Published Thursday, the report from Ottawa consulting firm Wall Communications Inc. is commissioned annually by the Canadian Radio-television and Telecommunications Commission (CRTC) and Industry Canada and covers both domestic prices as well as international comparisons for wireless, high-speed Internet and landline telephone services – plus the price of bundled packages.

The federal government often cites figures from the Wall report as proof its policies on the wireless industry have led to lower prices since 2008, which was the first year the study was conducted as well as when Ottawa held an auction for cellular airwaves that reserved a certain amount for new players.

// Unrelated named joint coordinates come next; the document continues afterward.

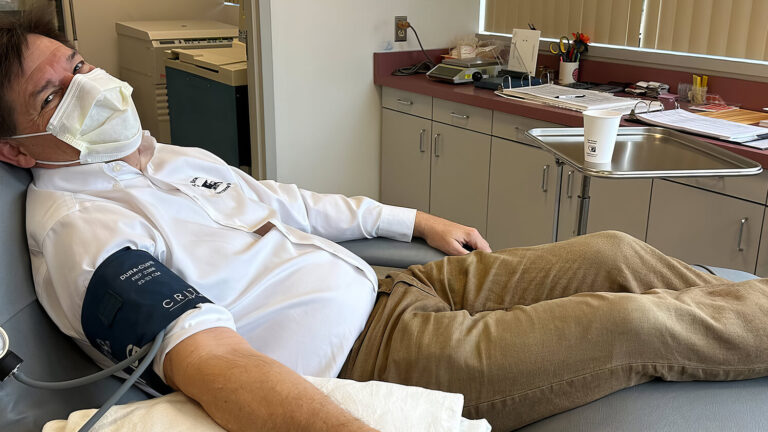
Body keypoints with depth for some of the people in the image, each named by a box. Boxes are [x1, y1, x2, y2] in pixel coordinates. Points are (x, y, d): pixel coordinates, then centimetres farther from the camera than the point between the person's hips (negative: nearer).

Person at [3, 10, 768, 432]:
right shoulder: (77, 226, -15)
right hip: (366, 356, -8)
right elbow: (208, 357, -31)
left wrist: (416, 220, 23)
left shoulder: (172, 157, 12)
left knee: (615, 254, 4)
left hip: (387, 284, 9)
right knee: (635, 324, -12)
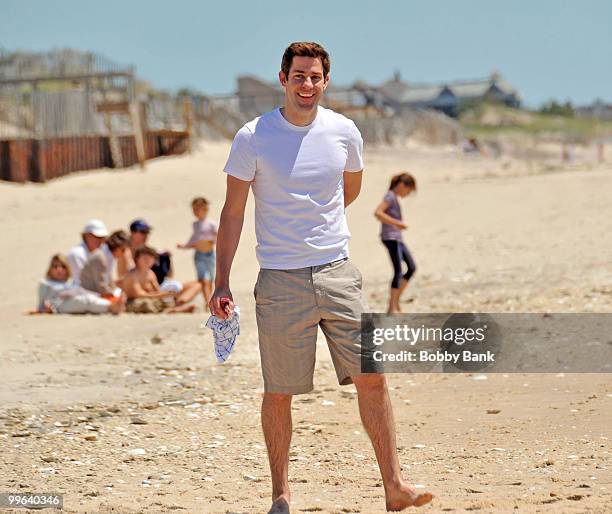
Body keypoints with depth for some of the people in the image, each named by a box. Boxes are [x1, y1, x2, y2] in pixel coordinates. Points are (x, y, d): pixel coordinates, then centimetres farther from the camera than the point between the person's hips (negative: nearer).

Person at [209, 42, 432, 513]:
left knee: (372, 377, -2)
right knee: (278, 392, 2)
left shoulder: (344, 132, 3)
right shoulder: (253, 138, -6)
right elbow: (233, 213, -2)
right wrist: (221, 283, -5)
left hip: (337, 273, 3)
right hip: (280, 280, -3)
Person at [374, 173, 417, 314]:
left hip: (397, 238, 10)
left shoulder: (394, 197, 16)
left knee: (412, 267, 10)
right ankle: (392, 308, -10)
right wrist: (396, 223, -25)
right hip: (390, 237, -10)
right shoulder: (390, 197, -11)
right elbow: (377, 213, -25)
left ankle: (396, 300, 14)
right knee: (398, 271, -12)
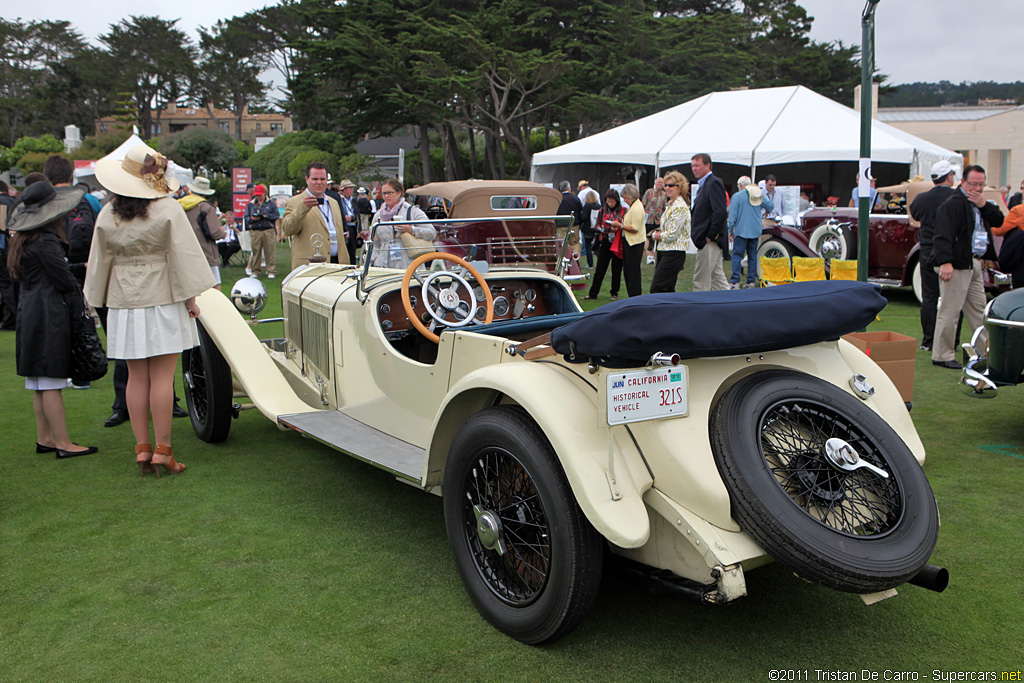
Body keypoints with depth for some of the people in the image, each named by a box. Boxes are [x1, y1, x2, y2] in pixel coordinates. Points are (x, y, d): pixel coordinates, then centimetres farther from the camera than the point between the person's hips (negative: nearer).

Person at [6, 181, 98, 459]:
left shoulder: (22, 240, 14)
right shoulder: (46, 241, -16)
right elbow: (63, 279, -15)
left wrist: (78, 270, 10)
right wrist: (78, 295, 1)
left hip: (29, 313, 10)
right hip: (49, 316, -10)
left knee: (40, 383, 14)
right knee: (51, 384, -6)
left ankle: (44, 439, 21)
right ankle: (63, 443, -2)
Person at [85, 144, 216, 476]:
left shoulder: (107, 215, 4)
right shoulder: (168, 208, -8)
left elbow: (100, 262, 10)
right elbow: (183, 257, -9)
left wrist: (103, 300, 20)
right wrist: (190, 299, -2)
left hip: (124, 302, 4)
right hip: (163, 299, -4)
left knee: (136, 377, 9)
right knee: (162, 376, -3)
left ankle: (142, 448, 12)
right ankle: (162, 449, -1)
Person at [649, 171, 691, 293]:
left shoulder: (680, 207, -15)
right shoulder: (669, 205, 15)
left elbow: (672, 234, -19)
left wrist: (659, 235, -2)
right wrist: (655, 234, 4)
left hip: (674, 254, -10)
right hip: (663, 251, 10)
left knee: (656, 288, -13)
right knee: (668, 290, 11)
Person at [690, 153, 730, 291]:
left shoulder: (713, 183, -13)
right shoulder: (704, 184, 19)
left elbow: (720, 213, -22)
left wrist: (709, 236, -20)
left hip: (710, 241, -10)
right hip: (708, 240, 10)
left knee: (700, 281, -5)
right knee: (717, 278, 14)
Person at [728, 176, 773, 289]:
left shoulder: (737, 196, -5)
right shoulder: (759, 195, 8)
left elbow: (732, 216, -7)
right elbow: (771, 206, 17)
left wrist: (730, 231, -1)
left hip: (741, 231, -5)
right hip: (756, 232, 5)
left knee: (737, 255, -5)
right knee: (752, 256, 9)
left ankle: (734, 282, -13)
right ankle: (751, 281, 8)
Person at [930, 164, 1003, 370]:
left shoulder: (979, 204, 18)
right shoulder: (953, 203, -13)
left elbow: (999, 221, 10)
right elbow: (943, 234, -23)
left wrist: (984, 205, -5)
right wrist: (945, 262, -32)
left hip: (974, 264, 10)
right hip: (957, 264, -10)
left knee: (978, 310, 18)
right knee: (950, 311, -6)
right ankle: (941, 356, 1)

Yet, it is difficult to extract one sweeping trend from the study, in part because the 89-page report breaks the services down into “basket levels” based on the type of use. In the case of wireless prices, there are five levels of use, and some show a downward trend in pricing over the past five years while others reveal an upward climb.

The charts included with this piece illustrate prices paid for three levels of wireless service: Average usage (450 voice minutes and 300 texts per month), above-average usage (1,200 voice minutes, 300 texts and 1 GB of data per month) and very high-volume usage (unlimited nationwide talk and text and 2 GB data usage per month).

Mobile wireless prices in 2015 are “generally higher than last year,” Gerry Wall, president of Wall Communications, said in a news release. But he added that prices for talk and text plans are 20 per cent lower than in 2008 while higher-volume plans with talk, text and data have come down 24 per cent since then. Meanwhile, low-volume plans with only voice service have gone up 14 per cent.

“Prices for most of the service packages we examined – which include: talk only; talk and text; and talk, text and data plans – increased this year relative to last by between 4 per cent and 8 per cent, whereas the price of higher-volume unlimited nationwide talk and text plans including 2 GB of monthly data usage declined by 11 per cent,” Mr. Wall said.



The report found that prices charged by new entrant carriers – Wind Mobile Corp. and Mobilicity in Ontario, B.C. and Alberta, Videotron Ltd. in Quebec and Eastlink Wireless in the Atlantic provinces – are 25 per cent to 50 per cent lower than those charged by the incumbents, Rogers Communications Inc., BCE Inc. and Telus Corp. (BCE owns 15 per cent of The Globe and Mail.)

The Big Three’s discount brands – Fido, Virgin Mobile and Koodo – also offer prices roughly 10 per cent to 25 per cent cheaper than the incumbents’ comparable plans at their main brands.

Prices in Manitoba and Saskatchewan, where established regional players offer a fourth alternative, were the lowest in Canada.



Finally, compared with prices paid in the U.S., Europe, Australia and Japan, the report found “Canada’s mobile wireless prices once again rank on the high side of the international group of countries included in the study.”